Isn’t Evergreen just for consortia with hundreds of libraries?

We get this question often at Equinox Software and we see it on occasion on the Evergreen community mailing lists and in the library blogosphere.

I am a single-branch public library with about 25,000 titles. I’ve looked at the options and I really like Evergreen. But isn’t it simply ‘too big’ for my situation?

It is true Evergreen was built from the ground up to handle the largest of library systems: it’s highly scalable, fault-tolerant (meaning it can sustain hardware failures and keep running), and has capabilities that make it a perfect selection for large libraries and consortia. Those attributes/goals are clearly stated on the open-ils community website.

However, it is important to realize this does not mean Evergreen is not a good solution for smaller libraries as well.

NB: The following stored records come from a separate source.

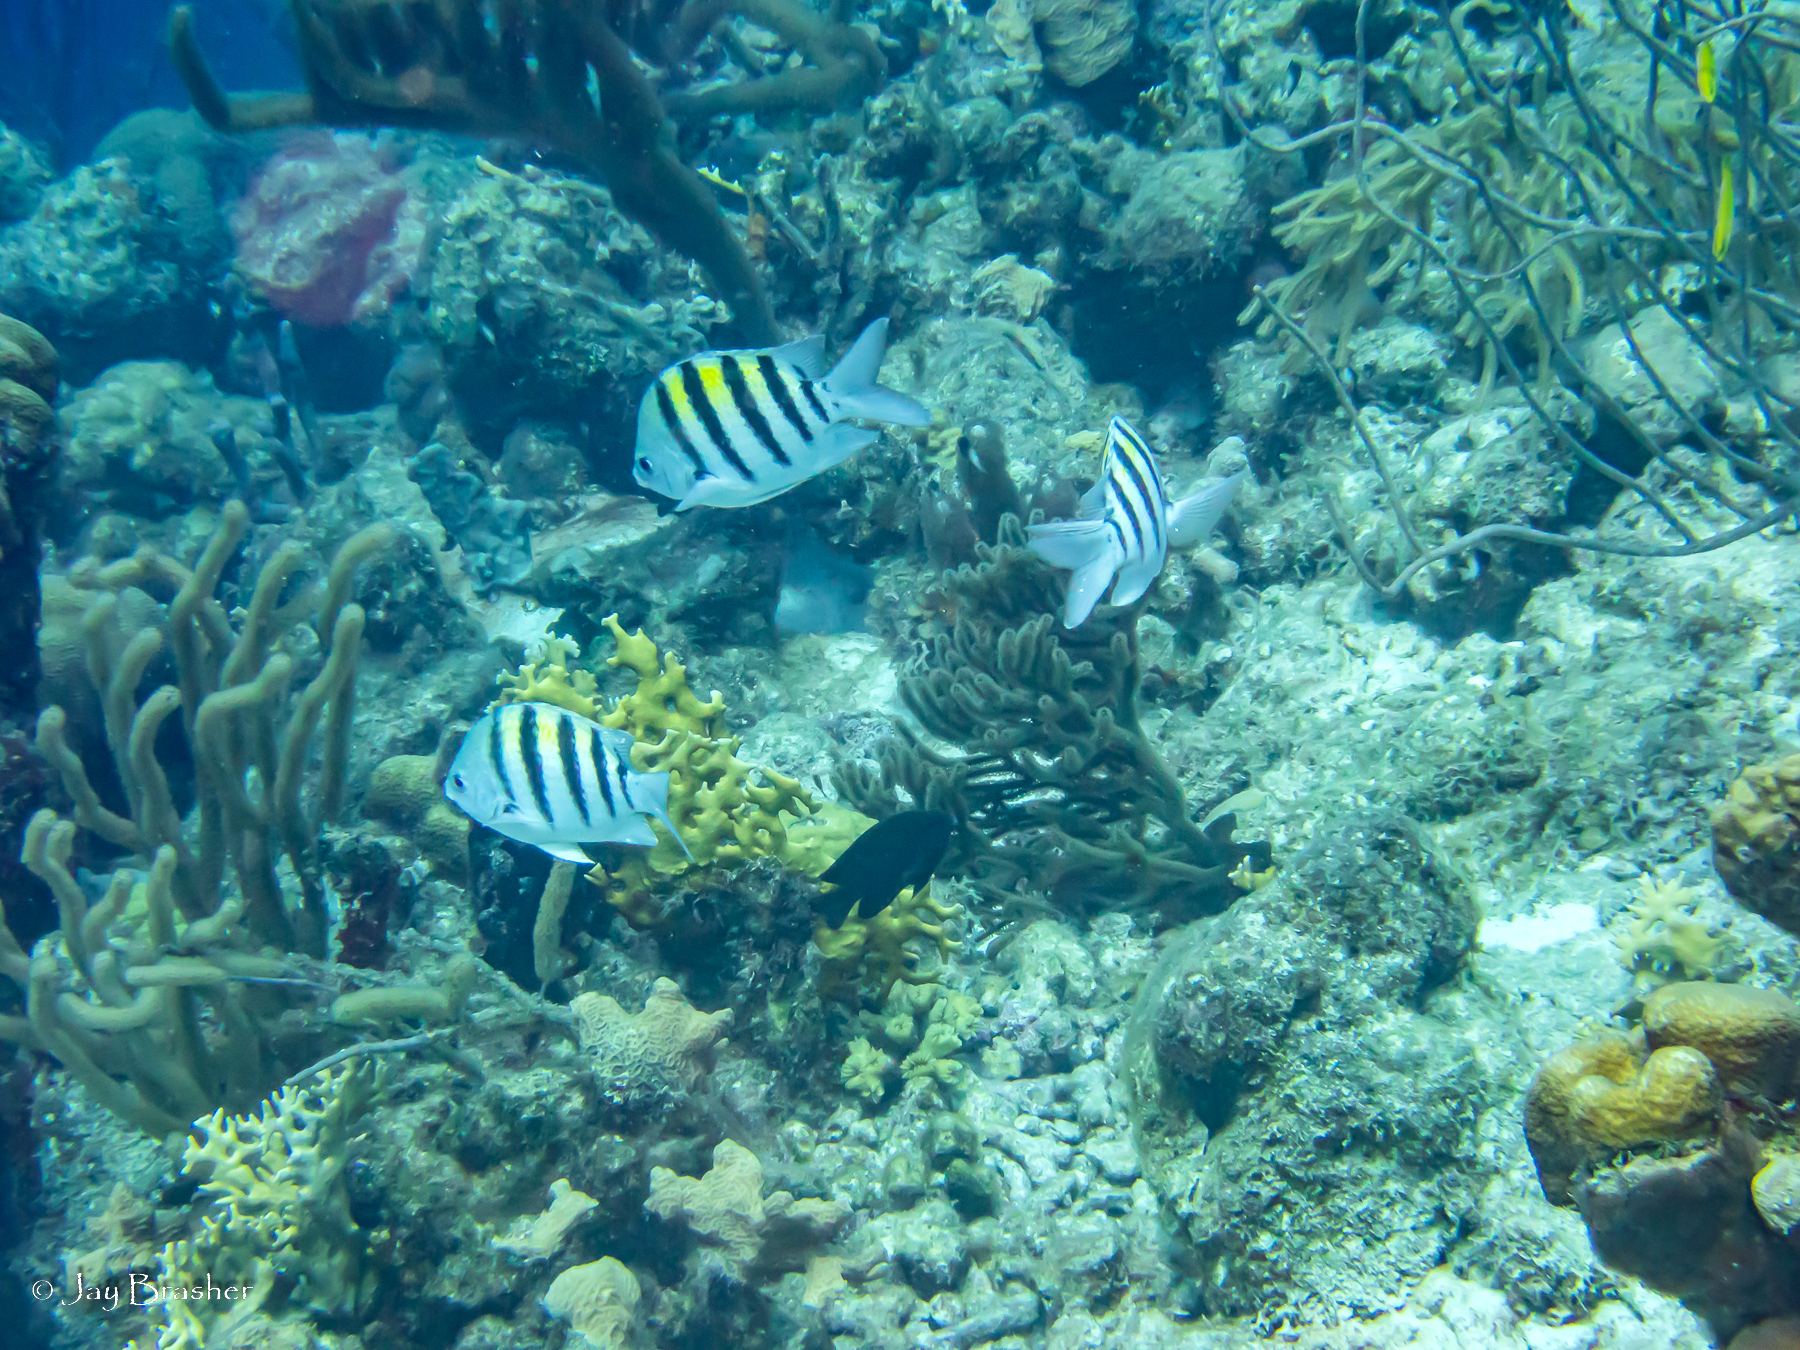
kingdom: Animalia
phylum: Chordata
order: Perciformes
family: Pomacentridae
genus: Abudefduf
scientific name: Abudefduf saxatilis
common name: Sergeant major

Evergreen does in fact “scale down” elegantly. We know this because there are developers in our community that run Evergreen on their laptops. That’s right folks–they can run the entire server-side software stack on their laptops. Another example: Bill Erickson, at the last code4lib conference, ran an “Evergreen install in 20 minutes” breakout session in which Evergreen was installed on a laptop.

Evergreen was designed to be able to scale to multiple servers of varying sizes and purposes. But it can also scale to a single server (or laptop) if that’s what the library desires and what makes sense in the cost-to-uptime ratio.

Also, the ability for Evergreen to “scale down” from a functional standpoint is something that’s apparent in Kent County Library’s recent migration announcement. Kent County Library serves a population of approximately 19,500 though a main library and 2 smaller branches. There is more information about the decision to go with Evergreen on the Kent County Library blog.

I hope this information puts the rumor to rest that Evergreen is just for big libraries and consortia. The fact is Evergreen can work quite well in smaller situations.